TMC: Are there other stories you’re itching to tell?
Fusco: Oh, yeah. There are some coming up.
Hancock: Keep me posted! (They both laugh)
TMC: Some of the towns Frank and Maney drive through are very poor. There are a number of establishing shots, kind of, showing the destitution people are living in. A lot of people who celebrated, even the criminal violent acts of Bonnie and Clyde saw them as the common man’s hero. Someone has a line in the movie about how they hate the banks.
Fusco: Banks are the devil.
Hancock: They rob banks and the banks rob from me.
TMC: So, a lot of people saw them as hitting back at the establishment. What were you trying to convey by showing how poor these towns were while also demonstrating how horrible these crimes were? There’s sort of a disconnect between, ‘They’re robbing from the people who are hurting us but they’re also hurting other people.’
Hancock: I think that they were, kind of, given a pass because hatred was so great for the banks and that was the overriding feeling. You know, the farms, the stores, your houses. The banks were taking them all. Everybody’s hurting. They want them to be Robin Hood. They’re taking from the rich, but they’re not giving to the poor. They’re robbin!’ They’re not Robin Hood. But you need a hero when you’re in that deep, dark place. You want a hero and you want somebody’s who’s going to strike out at ‘The Man.’
Fusco: And I think the ‘Lovers on the Run’ element, that really appealed to the people and Bonnie and Clyde… they played into it. They saw this and were acting out a sick fantasy of being movie stars. Bonnie wanted to be a Broadway star. Clyde wanted to be a famous musician. It was almost like, ‘If we can’t be famous, we’re going to be notorious.’ They were very aware. As John has said before, ‘They were branding before branding.’ If they had Instagram, they would have been on.
Hancock: They’d have a lot of followers. They’d be tweeting every day. Even more than Trump.
Fusco: Like Dillinger at the time… saw himself as a John Gotti. He felt that he had class, and I’ll admit, I didn’t know a lot about Dillinger, but he saw himself as a bona fide Robin Hood. He was robbing big, hardcore banks and was feeding money back to the people. He would write to the papers and say, ‘Please don’t mention Bonnie and Clyde in the same article with me. Those are pintsized punks who are killing gas station attendants.’ Circulation was plummeting during The Depression. Newspapers were going under.

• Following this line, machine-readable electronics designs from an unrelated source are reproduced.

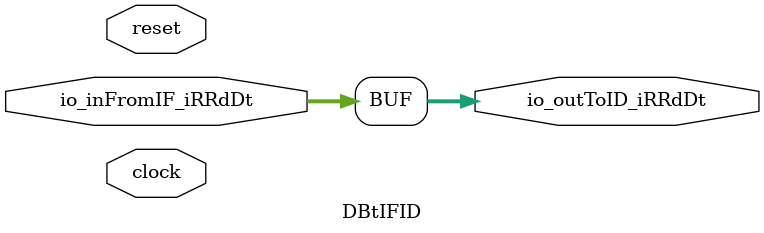
<source format=v>
module DBtIFID(
  input         clock,
  input         reset,
  input  [31:0] io_inFromIF_iRRdDt,
  output [31:0] io_outToID_iRRdDt
);
  assign io_outToID_iRRdDt = io_inFromIF_iRRdDt; // @[DBtIFID.scala 18:23]
endmodule

</source>
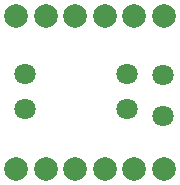
<source format=gtl>
G04 Layer: TopLayer*
G04 EasyEDA v6.5.5, 2022-07-15 14:42:27*
G04 532d801377d849919285b652b89c2504,d87ca97578a24c0188edd79bd05468ec,10*
G04 Gerber Generator version 0.2*
G04 Scale: 100 percent, Rotated: No, Reflected: No *
G04 Dimensions in millimeters *
G04 leading zeros omitted , absolute positions ,4 integer and 5 decimal *
%FSLAX45Y45*%
%MOMM*%

%ADD11C,2.0000*%
%ADD12C,1.8000*%

%LPD*%
D11*
G01*
X391007Y-368300D03*
G01*
X640994Y-368300D03*
G01*
X891006Y-368300D03*
G01*
X1140993Y-368300D03*
G01*
X1391005Y-368300D03*
G01*
X1640992Y-368300D03*
D12*
G01*
X469900Y-863600D03*
G01*
X1333500Y-863600D03*
G01*
X1333500Y-1155700D03*
G01*
X469900Y-1155700D03*
G01*
X1638300Y-1216405D03*
G01*
X1638300Y-866394D03*
D11*
G01*
X391007Y-1663700D03*
G01*
X640994Y-1663700D03*
G01*
X891006Y-1663700D03*
G01*
X1140993Y-1663700D03*
G01*
X1391005Y-1663700D03*
G01*
X1640992Y-1663700D03*
M02*

</source>
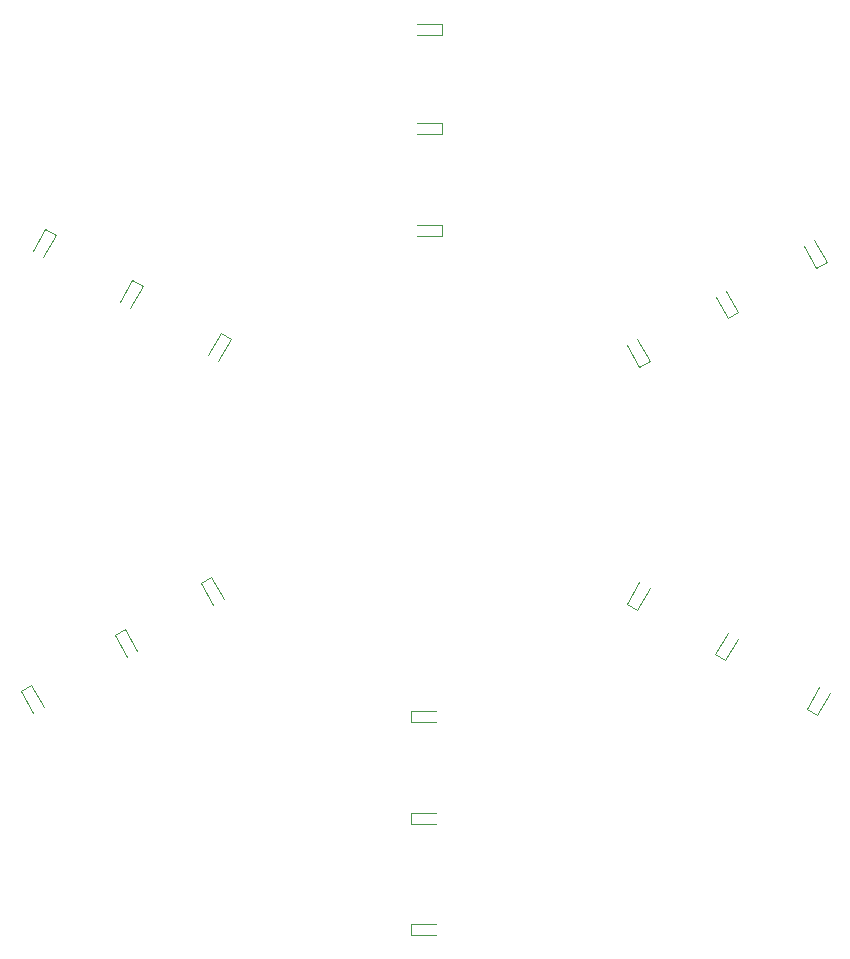
<source format=gto>
G04 #@! TF.FileFunction,Legend,Top*
%FSLAX46Y46*%
G04 Gerber Fmt 4.6, Leading zero omitted, Abs format (unit mm)*
G04 Created by KiCad (PCBNEW 4.0.5+dfsg1-4) date Tue Nov  6 22:38:28 2018*
%MOMM*%
%LPD*%
G01*
G04 APERTURE LIST*
%ADD10C,0.100000*%
%ADD11C,0.120000*%
%ADD12C,0.150000*%
G04 APERTURE END LIST*
D10*
D11*
X166754796Y-91424925D02*
X167620822Y-90924925D01*
X167620822Y-90924925D02*
X166570822Y-89106272D01*
X166754796Y-91424925D02*
X165704796Y-89606272D01*
X165708801Y-111498926D02*
X166574827Y-111998926D01*
X166574827Y-111998926D02*
X167624827Y-110180273D01*
X165708801Y-111498926D02*
X166758801Y-109680273D01*
X147457816Y-120537093D02*
X147457816Y-121537093D01*
X147457816Y-121537093D02*
X149557816Y-121537093D01*
X147457816Y-120537093D02*
X149557816Y-120537093D01*
X130506828Y-109247260D02*
X129640802Y-109747260D01*
X129640802Y-109747260D02*
X130690802Y-111565913D01*
X130506828Y-109247260D02*
X131556828Y-111065913D01*
X132168828Y-89104080D02*
X131302802Y-88604080D01*
X131302802Y-88604080D02*
X130252802Y-90422733D01*
X132168828Y-89104080D02*
X131118828Y-90922733D01*
X150019812Y-80389094D02*
X150019812Y-79389094D01*
X150019812Y-79389094D02*
X147919812Y-79389094D01*
X150019812Y-80389094D02*
X147919812Y-80389094D01*
X174266800Y-87291748D02*
X175132826Y-86791748D01*
X175132826Y-86791748D02*
X174082826Y-84973095D01*
X174266800Y-87291748D02*
X173216800Y-85473095D01*
X173182798Y-115747748D02*
X174048824Y-116247748D01*
X174048824Y-116247748D02*
X175098824Y-114429095D01*
X173182798Y-115747748D02*
X174232798Y-113929095D01*
X147457813Y-129173092D02*
X147457813Y-130173092D01*
X147457813Y-130173092D02*
X149557813Y-130173092D01*
X147457813Y-129173092D02*
X149557813Y-129173092D01*
X123186627Y-113644590D02*
X122320601Y-114144590D01*
X122320601Y-114144590D02*
X123370601Y-115963243D01*
X123186627Y-113644590D02*
X124236627Y-115463243D01*
X124694822Y-84601258D02*
X123828796Y-84101258D01*
X123828796Y-84101258D02*
X122778796Y-85919911D01*
X124694822Y-84601258D02*
X123644822Y-86419911D01*
X150019812Y-71753094D02*
X150019812Y-70753094D01*
X150019812Y-70753094D02*
X147919812Y-70753094D01*
X150019812Y-71753094D02*
X147919812Y-71753094D01*
X181740802Y-83042929D02*
X182606828Y-82542929D01*
X182606828Y-82542929D02*
X181556828Y-80724276D01*
X181740802Y-83042929D02*
X180690802Y-81224276D01*
X180948801Y-120388929D02*
X181814827Y-120888929D01*
X181814827Y-120888929D02*
X182864827Y-119070276D01*
X180948801Y-120388929D02*
X181998801Y-118570276D01*
X147457815Y-138571094D02*
X147457815Y-139571094D01*
X147457815Y-139571094D02*
X149557815Y-139571094D01*
X147457815Y-138571094D02*
X149557815Y-138571094D01*
X115266824Y-118391258D02*
X114400798Y-118891258D01*
X114400798Y-118891258D02*
X115450798Y-120709911D01*
X115266824Y-118391258D02*
X116316824Y-120209911D01*
X117328829Y-80283262D02*
X116462803Y-79783262D01*
X116462803Y-79783262D02*
X115412803Y-81601915D01*
X117328829Y-80283262D02*
X116278829Y-82101915D01*
X150057812Y-63371090D02*
X150057812Y-62371090D01*
X150057812Y-62371090D02*
X147957812Y-62371090D01*
X150057812Y-63371090D02*
X147957812Y-63371090D01*
D12*
M02*

</source>
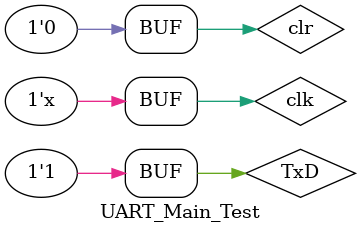
<source format=v>
`timescale 1ns / 1ps


module UART_Main_Test;

	// Inputs
	reg TxD;
	reg clk;
	reg clr;

	// Outputs
	wire [7:0] LEDS;
	wire RxD;

	// Instantiate the Unit Under Test (UUT)
	UART_Main uut (
		.TxD(TxD), 
		.clk(clk), 
		.clr(clr), 
		.LEDS(LEDS), 
		.RxD(RxD)
	);

	initial begin
		// Initialize Inputs
		TxD = 1;
		clk = 0;
		clr = 0;

		// Wait 100 ns for global reset to finish
		#100;
        
		// Add stimulus here
		clr = 1;
		#160;
		clr = 0;
		#160;
		TxD = 0;
		#160;
		TxD = 1;
		#320;
		TxD = 0;
		#160;
		TxD = 1;
		#320;
		TxD = 0;
		#160;
		TxD = 1;
	end
      
		always #10 clk = ~clk;
endmodule


</source>
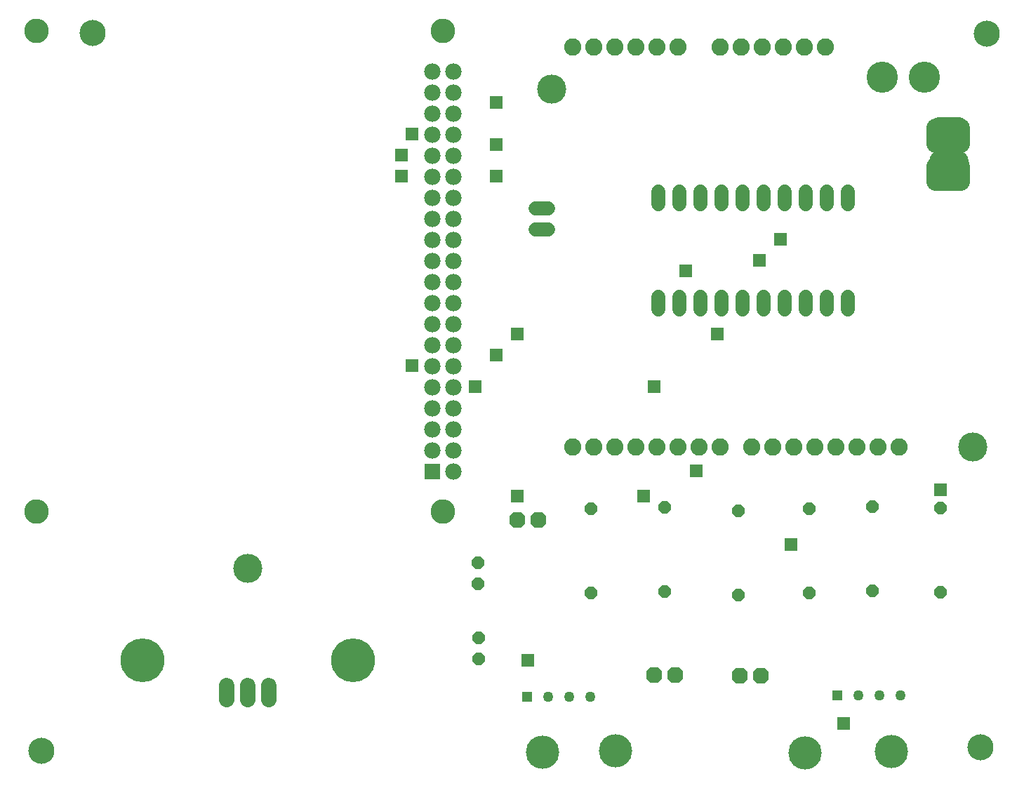
<source format=gbr>
G04 EAGLE Gerber RS-274X export*
G75*
%MOMM*%
%FSLAX34Y34*%
%LPD*%
%INSoldermask Bottom*%
%IPPOS*%
%AMOC8*
5,1,8,0,0,1.08239X$1,22.5*%
G01*
%ADD10C,3.149600*%
%ADD11C,4.013200*%
%ADD12P,1.649562X8X292.500000*%
%ADD13P,1.649562X8X112.500000*%
%ADD14C,1.727200*%
%ADD15C,3.759200*%
%ADD16P,2.075699X8X22.500000*%
%ADD17C,2.953200*%
%ADD18R,1.981200X1.981200*%
%ADD19C,1.981200*%
%ADD20R,1.261200X1.261200*%
%ADD21C,1.261200*%
%ADD22C,2.082800*%
%ADD23C,3.505200*%
%ADD24C,5.283200*%
%ADD25C,2.184400*%
%ADD26C,2.451100*%
%ADD27C,1.879600*%
%ADD28R,1.553200X1.553200*%


D10*
X35306Y42418D03*
X97028Y909066D03*
X1176020Y907796D03*
X1168400Y47244D03*
D11*
X1060450Y42333D03*
X956310Y40640D03*
X640080Y41487D03*
X727710Y43180D03*
D12*
X562102Y270002D03*
X562102Y244602D03*
D13*
X562610Y153670D03*
X562610Y179070D03*
D14*
X631865Y671576D02*
X647105Y671576D01*
X647105Y696976D02*
X631865Y696976D01*
D15*
X1049528Y855472D03*
X1100328Y855472D03*
D16*
X877824Y133350D03*
X903224Y133350D03*
X774446Y134366D03*
X799846Y134366D03*
D17*
X29666Y331418D03*
X519666Y331418D03*
X29666Y911418D03*
X519666Y911418D03*
D18*
X506966Y380118D03*
D19*
X532366Y380118D03*
X506966Y405518D03*
X532366Y405518D03*
X506966Y430918D03*
X532366Y430918D03*
X506966Y456318D03*
X532366Y456318D03*
X506966Y481718D03*
X532366Y481718D03*
X506966Y507118D03*
X532366Y507118D03*
X506966Y532518D03*
X532366Y532518D03*
X506966Y557918D03*
X532366Y557918D03*
X506966Y583318D03*
X532366Y583318D03*
X506966Y608718D03*
X532366Y608718D03*
X506966Y634118D03*
X532366Y634118D03*
X506966Y659518D03*
X532366Y659518D03*
X506966Y684918D03*
X532366Y684918D03*
X506966Y710318D03*
X532366Y710318D03*
X506966Y735718D03*
X532366Y735718D03*
X506966Y761118D03*
X532366Y761118D03*
X506966Y786518D03*
X532366Y786518D03*
X506966Y811918D03*
X532366Y811918D03*
X506966Y837318D03*
X532366Y837318D03*
X506966Y862718D03*
X532366Y862718D03*
D12*
X1037590Y337566D03*
X1037590Y235966D03*
X698246Y335026D03*
X698246Y233426D03*
X961898Y334772D03*
X961898Y233172D03*
X875792Y332740D03*
X875792Y231140D03*
X787146Y336550D03*
X787146Y234950D03*
D14*
X779526Y575310D02*
X779526Y590550D01*
X804926Y590550D02*
X804926Y575310D01*
X830326Y575310D02*
X830326Y590550D01*
X855726Y590550D02*
X855726Y575310D01*
X881126Y575310D02*
X881126Y590550D01*
X906526Y590550D02*
X906526Y575310D01*
X931926Y575310D02*
X931926Y590550D01*
X957326Y590550D02*
X957326Y575310D01*
X982726Y575310D02*
X982726Y590550D01*
X1008126Y590550D02*
X1008126Y575310D01*
X1008126Y702310D02*
X1008126Y717550D01*
X982726Y717550D02*
X982726Y702310D01*
X957326Y702310D02*
X957326Y717550D01*
X931926Y717550D02*
X931926Y702310D01*
X906526Y702310D02*
X906526Y717550D01*
X881126Y717550D02*
X881126Y702310D01*
X855726Y702310D02*
X855726Y717550D01*
X830326Y717550D02*
X830326Y702310D01*
X804926Y702310D02*
X804926Y717550D01*
X779526Y717550D02*
X779526Y702310D01*
D20*
X995680Y109982D03*
D21*
X1021080Y109982D03*
X1046480Y109982D03*
X1071880Y109982D03*
D20*
X621030Y107696D03*
D21*
X646430Y107696D03*
X671830Y107696D03*
X697230Y107696D03*
D22*
X981456Y891794D03*
X956056Y891794D03*
X930656Y891794D03*
X905256Y891794D03*
X879856Y891794D03*
X854456Y891794D03*
X803656Y891794D03*
X778256Y891794D03*
X752856Y891794D03*
X727456Y891794D03*
X702056Y891794D03*
X676656Y891794D03*
X676656Y409194D03*
X702056Y409194D03*
X727456Y409194D03*
X752856Y409194D03*
X778256Y409194D03*
X803656Y409194D03*
X829056Y409194D03*
X854456Y409194D03*
X892556Y409194D03*
X917956Y409194D03*
X943356Y409194D03*
X968756Y409194D03*
X994156Y409194D03*
X1019556Y409194D03*
X1044956Y409194D03*
X1070356Y409194D03*
D23*
X651256Y840994D03*
X1159256Y409194D03*
D24*
X156972Y152400D03*
X410972Y152400D03*
D16*
X609600Y321564D03*
X635000Y321564D03*
D13*
X1119886Y233934D03*
X1119886Y335534D03*
D25*
X1114298Y729234D02*
X1114298Y748284D01*
X1144778Y748284D02*
X1144778Y729234D01*
X1114298Y729234D01*
X1114298Y748284D02*
X1144778Y748284D01*
X1144778Y775208D02*
X1114298Y775208D01*
X1114298Y794258D02*
X1144778Y794258D01*
X1144778Y775208D01*
X1114298Y775208D02*
X1114298Y794258D01*
D26*
X1118299Y795528D02*
X1140778Y795528D01*
X1140778Y754888D02*
X1118299Y754888D01*
D27*
X259080Y121412D02*
X259080Y104648D01*
X284480Y104648D02*
X284480Y121412D01*
X309880Y121412D02*
X309880Y104648D01*
D23*
X284480Y262890D03*
D28*
X584200Y774700D03*
X812800Y622300D03*
X584200Y825500D03*
X901700Y635000D03*
X469900Y736600D03*
X850900Y546100D03*
X469900Y762000D03*
X927100Y660400D03*
X584200Y736600D03*
X774700Y482600D03*
X482600Y787400D03*
X825500Y381000D03*
X584200Y520700D03*
X939800Y292100D03*
X558800Y482600D03*
X1003300Y76200D03*
X482600Y508000D03*
X622300Y152400D03*
X609600Y546100D03*
X609600Y350520D03*
X1120140Y358140D03*
X762000Y350520D03*
M02*

</source>
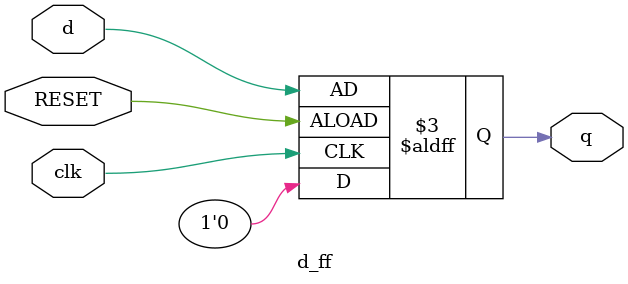
<source format=v>
`timescale 1ns / 1ps


module d_ff(
    input d,clk,RESET,
    output q
    );
    always @(posedge clk or posedge RESET) begin // active when low
    if (!RESET)
        q <= 1'b0;
     else
        q <= d;
end
endmodule

</source>
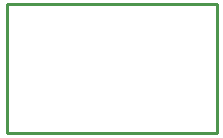
<source format=gko>
G04 Layer: BoardOutlineLayer*
G04 EasyEDA v6.5.34, 2023-09-07 17:04:59*
G04 d285b86b6a45415abe36a98a1c013e6f,0b3e81c085af431c91bff7fd5324728f,10*
G04 Gerber Generator version 0.2*
G04 Scale: 100 percent, Rotated: No, Reflected: No *
G04 Dimensions in millimeters *
G04 leading zeros omitted , absolute positions ,4 integer and 5 decimal *
%FSLAX45Y45*%
%MOMM*%

%ADD10C,0.2540*%
D10*
X1041400Y5524500D02*
G01*
X2819400Y5524500D01*
X2819400Y4432300D01*
X1041400Y4432300D01*
X1041400Y5524500D01*

%LPD*%
M02*

</source>
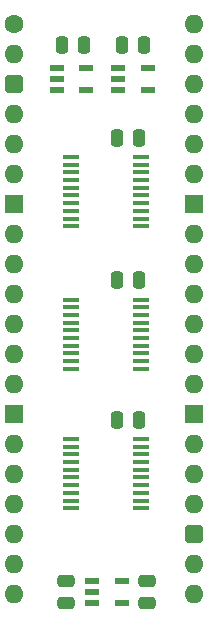
<source format=gbr>
%TF.GenerationSoftware,KiCad,Pcbnew,7.0.5*%
%TF.CreationDate,2024-01-26T06:52:55+02:00*%
%TF.ProjectId,Video Address Reader,56696465-6f20-4416-9464-726573732052,rev?*%
%TF.SameCoordinates,Original*%
%TF.FileFunction,Soldermask,Top*%
%TF.FilePolarity,Negative*%
%FSLAX46Y46*%
G04 Gerber Fmt 4.6, Leading zero omitted, Abs format (unit mm)*
G04 Created by KiCad (PCBNEW 7.0.5) date 2024-01-26 06:52:55*
%MOMM*%
%LPD*%
G01*
G04 APERTURE LIST*
G04 Aperture macros list*
%AMRoundRect*
0 Rectangle with rounded corners*
0 $1 Rounding radius*
0 $2 $3 $4 $5 $6 $7 $8 $9 X,Y pos of 4 corners*
0 Add a 4 corners polygon primitive as box body*
4,1,4,$2,$3,$4,$5,$6,$7,$8,$9,$2,$3,0*
0 Add four circle primitives for the rounded corners*
1,1,$1+$1,$2,$3*
1,1,$1+$1,$4,$5*
1,1,$1+$1,$6,$7*
1,1,$1+$1,$8,$9*
0 Add four rect primitives between the rounded corners*
20,1,$1+$1,$2,$3,$4,$5,0*
20,1,$1+$1,$4,$5,$6,$7,0*
20,1,$1+$1,$6,$7,$8,$9,0*
20,1,$1+$1,$8,$9,$2,$3,0*%
G04 Aperture macros list end*
%ADD10RoundRect,0.250000X0.250000X0.475000X-0.250000X0.475000X-0.250000X-0.475000X0.250000X-0.475000X0*%
%ADD11RoundRect,0.250000X0.475000X-0.250000X0.475000X0.250000X-0.475000X0.250000X-0.475000X-0.250000X0*%
%ADD12R,1.250000X0.600000*%
%ADD13R,1.150000X0.600000*%
%ADD14R,1.475000X0.450000*%
%ADD15C,1.600000*%
%ADD16O,1.600000X1.600000*%
%ADD17RoundRect,0.400000X-0.400000X-0.400000X0.400000X-0.400000X0.400000X0.400000X-0.400000X0.400000X0*%
%ADD18R,1.600000X1.600000*%
G04 APERTURE END LIST*
D10*
%TO.C,C4*%
X99486000Y-68072000D03*
X97586000Y-68072000D03*
%TD*%
D11*
%TO.C,C7*%
X100157000Y-105589000D03*
X100157000Y-107489000D03*
%TD*%
D12*
%TO.C,IC2*%
X97683000Y-62169000D03*
X97683000Y-63119000D03*
X97683000Y-64069000D03*
X100183000Y-64069000D03*
X100183000Y-62169000D03*
%TD*%
D10*
%TO.C,C3*%
X99486000Y-80137000D03*
X97586000Y-80137000D03*
%TD*%
D11*
%TO.C,C6*%
X93299000Y-107489000D03*
X93299000Y-105589000D03*
%TD*%
D13*
%TO.C,IC6*%
X95428000Y-105605000D03*
X95428000Y-106555000D03*
X95428000Y-107505000D03*
X98028000Y-107505000D03*
X98028000Y-105605000D03*
%TD*%
D14*
%TO.C,IC5*%
X93709000Y-69719000D03*
X93709000Y-70369000D03*
X93709000Y-71019000D03*
X93709000Y-71669000D03*
X93709000Y-72319000D03*
X93709000Y-72969000D03*
X93709000Y-73619000D03*
X93709000Y-74269000D03*
X93709000Y-74919000D03*
X93709000Y-75569000D03*
X99585000Y-75569000D03*
X99585000Y-74919000D03*
X99585000Y-74269000D03*
X99585000Y-73619000D03*
X99585000Y-72969000D03*
X99585000Y-72319000D03*
X99585000Y-71669000D03*
X99585000Y-71019000D03*
X99585000Y-70369000D03*
X99585000Y-69719000D03*
%TD*%
D10*
%TO.C,C2*%
X94787000Y-60198000D03*
X92887000Y-60198000D03*
%TD*%
D14*
%TO.C,IC3*%
X93709000Y-93595000D03*
X93709000Y-94245000D03*
X93709000Y-94895000D03*
X93709000Y-95545000D03*
X93709000Y-96195000D03*
X93709000Y-96845000D03*
X93709000Y-97495000D03*
X93709000Y-98145000D03*
X93709000Y-98795000D03*
X93709000Y-99445000D03*
X99585000Y-99445000D03*
X99585000Y-98795000D03*
X99585000Y-98145000D03*
X99585000Y-97495000D03*
X99585000Y-96845000D03*
X99585000Y-96195000D03*
X99585000Y-95545000D03*
X99585000Y-94895000D03*
X99585000Y-94245000D03*
X99585000Y-93595000D03*
%TD*%
D15*
%TO.C,J1*%
X88900000Y-58420000D03*
D16*
X88900000Y-60960000D03*
D17*
X88900000Y-63500000D03*
D16*
X88900000Y-66040000D03*
X88900000Y-68580000D03*
X88900000Y-71120000D03*
D18*
X88900000Y-73660000D03*
D16*
X88900000Y-76200000D03*
X88900000Y-78740000D03*
X88900000Y-81280000D03*
X88900000Y-83820000D03*
X88900000Y-86360000D03*
X88900000Y-88900000D03*
D18*
X88900000Y-91440000D03*
D16*
X88900000Y-93980000D03*
X88900000Y-96520000D03*
X88900000Y-99060000D03*
X88900000Y-101600000D03*
X88900000Y-104140000D03*
X88900000Y-106680000D03*
X104140000Y-106680000D03*
X104140000Y-104140000D03*
D17*
X104140000Y-101600000D03*
D16*
X104140000Y-99060000D03*
X104140000Y-96520000D03*
X104140000Y-93980000D03*
D18*
X104140000Y-91440000D03*
D16*
X104140000Y-88900000D03*
X104140000Y-86360000D03*
X104140000Y-83820000D03*
X104140000Y-81280000D03*
X104140000Y-78740000D03*
X104140000Y-76200000D03*
D18*
X104140000Y-73660000D03*
D16*
X104140000Y-71120000D03*
X104140000Y-68580000D03*
X104140000Y-66040000D03*
X104140000Y-63500000D03*
X104140000Y-60960000D03*
X104140000Y-58420000D03*
%TD*%
D14*
%TO.C,IC4*%
X93709000Y-81784000D03*
X93709000Y-82434000D03*
X93709000Y-83084000D03*
X93709000Y-83734000D03*
X93709000Y-84384000D03*
X93709000Y-85034000D03*
X93709000Y-85684000D03*
X93709000Y-86334000D03*
X93709000Y-86984000D03*
X93709000Y-87634000D03*
X99585000Y-87634000D03*
X99585000Y-86984000D03*
X99585000Y-86334000D03*
X99585000Y-85684000D03*
X99585000Y-85034000D03*
X99585000Y-84384000D03*
X99585000Y-83734000D03*
X99585000Y-83084000D03*
X99585000Y-82434000D03*
X99585000Y-81784000D03*
%TD*%
D10*
%TO.C,C1*%
X99867000Y-60198000D03*
X97967000Y-60198000D03*
%TD*%
%TO.C,C5*%
X99486000Y-91948000D03*
X97586000Y-91948000D03*
%TD*%
D12*
%TO.C,IC1*%
X92476000Y-62169000D03*
X92476000Y-63119000D03*
X92476000Y-64069000D03*
X94976000Y-64069000D03*
X94976000Y-62169000D03*
%TD*%
M02*

</source>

Publishers were like, ‘What’s going on?’ People did not want to read about depressing, economic news. They were interested in three things. Sports heroes, movie stars and flashy gangsters.
TMC: If it bleeds, it leads.
Fusco: Yeah. And so, that’s what was getting the ink and Bonnie and Clyde really played into that. Bonnie always referred to her public. ‘I don’t want my public to think I smoke cigars so please let them know I was just posing with Clyde’s cigar for the shot.’ It’s incredible. It’s… it’s an incredible story.
Yes, it is. ‘The Highwaymen’ is a unique way to look at Bonnie and Clyde. This film is a great example as to why it’s important there are writers like the noble John Fusco out there. He helps us view different angles of every story. Admirably, he gives us a glimpse of this legacy from a standpoint we might not otherwise have marched on to view. He gives us the foundations of it, the truth, the barbarity and John Lee Hancock was the precise ally for him to jump in with. I hope you enjoyed getting to know them a little here.